In the ensuing years, the evolutionary scenario for the plastid has changed little from that summarized above, but our understanding of the origin and subsequent evolution of the mitochondrion has undergone a substantial shift. With the recognition that mitochondria or mitochondrion-related organelles (MROs) are present in all eukaryotes that have been studied, the archezoan scenario has been severely challenged. It is still possible that the mitochondrion originated in a eukaryotic host cell populating an amitochondriate lineage (‘archezoan’) that has since become extinct; however, recent evidence and argument are turning the tide in favour of a symbiogenesis scenario, in which the host organism for the α-proteobacteria-like endosymbiont was a prokaryotic cell (archaeon?) rather than a eukaryote. Such a scenario raises the possibility that the origin of the mitochondrion was not only concurrent with the origin of the eukaryotic cell, but was in fact the sine qua non of eukaryogenesis.

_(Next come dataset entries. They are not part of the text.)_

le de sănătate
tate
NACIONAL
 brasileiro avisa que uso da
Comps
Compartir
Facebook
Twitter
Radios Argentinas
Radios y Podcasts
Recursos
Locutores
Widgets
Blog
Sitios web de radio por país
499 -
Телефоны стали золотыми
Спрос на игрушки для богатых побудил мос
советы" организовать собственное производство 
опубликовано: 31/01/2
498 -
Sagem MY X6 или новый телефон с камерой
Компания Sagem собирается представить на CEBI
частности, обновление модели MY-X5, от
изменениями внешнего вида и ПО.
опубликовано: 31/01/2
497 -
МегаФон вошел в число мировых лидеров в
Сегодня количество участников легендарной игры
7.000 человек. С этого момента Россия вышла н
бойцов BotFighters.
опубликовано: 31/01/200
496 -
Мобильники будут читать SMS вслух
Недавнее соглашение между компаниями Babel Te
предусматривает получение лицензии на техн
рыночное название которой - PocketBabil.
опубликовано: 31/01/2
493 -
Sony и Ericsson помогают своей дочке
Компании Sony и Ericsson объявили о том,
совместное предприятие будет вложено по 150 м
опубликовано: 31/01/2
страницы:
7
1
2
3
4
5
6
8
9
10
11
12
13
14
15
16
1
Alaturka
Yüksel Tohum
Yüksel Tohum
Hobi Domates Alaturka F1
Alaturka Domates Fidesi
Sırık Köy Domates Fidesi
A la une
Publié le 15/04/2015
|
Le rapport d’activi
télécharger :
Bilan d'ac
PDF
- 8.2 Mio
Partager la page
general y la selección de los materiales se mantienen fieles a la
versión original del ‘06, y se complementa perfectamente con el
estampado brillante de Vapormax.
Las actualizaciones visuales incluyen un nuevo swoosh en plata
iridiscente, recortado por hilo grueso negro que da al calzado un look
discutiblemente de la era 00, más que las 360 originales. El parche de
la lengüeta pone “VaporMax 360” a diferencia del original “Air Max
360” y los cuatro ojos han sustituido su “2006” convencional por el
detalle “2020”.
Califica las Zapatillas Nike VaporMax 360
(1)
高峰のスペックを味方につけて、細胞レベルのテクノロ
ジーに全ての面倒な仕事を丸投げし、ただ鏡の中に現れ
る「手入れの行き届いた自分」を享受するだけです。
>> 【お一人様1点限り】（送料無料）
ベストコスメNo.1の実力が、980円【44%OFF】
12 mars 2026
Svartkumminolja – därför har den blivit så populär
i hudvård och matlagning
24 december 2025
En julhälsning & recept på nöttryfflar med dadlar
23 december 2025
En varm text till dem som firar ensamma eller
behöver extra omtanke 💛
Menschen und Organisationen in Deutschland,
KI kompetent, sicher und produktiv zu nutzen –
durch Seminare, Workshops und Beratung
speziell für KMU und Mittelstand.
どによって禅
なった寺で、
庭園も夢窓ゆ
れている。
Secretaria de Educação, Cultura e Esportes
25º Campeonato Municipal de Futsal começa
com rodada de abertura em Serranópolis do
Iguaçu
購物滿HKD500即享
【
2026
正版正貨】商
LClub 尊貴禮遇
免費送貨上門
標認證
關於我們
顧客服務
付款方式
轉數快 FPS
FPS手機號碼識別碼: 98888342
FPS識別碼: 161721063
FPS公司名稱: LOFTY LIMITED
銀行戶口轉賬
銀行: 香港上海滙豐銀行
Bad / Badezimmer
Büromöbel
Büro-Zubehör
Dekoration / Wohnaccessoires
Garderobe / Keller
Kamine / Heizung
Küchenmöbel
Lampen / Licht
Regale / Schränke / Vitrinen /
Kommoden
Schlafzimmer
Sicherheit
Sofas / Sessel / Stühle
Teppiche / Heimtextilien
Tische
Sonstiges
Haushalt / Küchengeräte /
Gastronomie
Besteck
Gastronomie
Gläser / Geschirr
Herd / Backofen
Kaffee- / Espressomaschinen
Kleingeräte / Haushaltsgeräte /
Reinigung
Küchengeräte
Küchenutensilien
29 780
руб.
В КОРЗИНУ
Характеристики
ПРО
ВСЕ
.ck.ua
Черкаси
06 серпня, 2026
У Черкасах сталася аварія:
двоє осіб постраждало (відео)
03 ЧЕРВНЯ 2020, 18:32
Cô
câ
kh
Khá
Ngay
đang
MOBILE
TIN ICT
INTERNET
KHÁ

Comparative analysis of mitochondrial and plastid proteomes has shown that these organelles are genetically highly mosaic, with organellar proteins having evolutionary origins well beyond the specific eubacterial lineages from which the organelles originated. Such studies are increasingly emphasizing how evolutionarily malleable organelles are, with a limited set of universally conserved core proteins and functions and a much larger assemblage of proteins that are phylogenetically diverse. Determining the functions of these lineage-specific proteins constitutes a formidable challenge.

As always, more data from phylogenetically strategic groups will be required to address many of the questions still outstanding about organelle evolution. For example, comprehensive genomic data from red algae and glaucophytes will be critical to resolving once and for all the question of primary plastid monophyly versus polyphyly. Additional data will undoubtedly yield many more examples of biochemical ‘tinkering’ in the course of mitochondrial and plastid evolution. We confidently expect that ‘Origins of Mitochondria and Plastids’ will continue to be a subject of debate for the foreseeable future, and we will not be at all surprised if our understanding of this evolutionary process takes a few more unexpected twists and turns as relevant new information continues to challenge currently accepted ideas.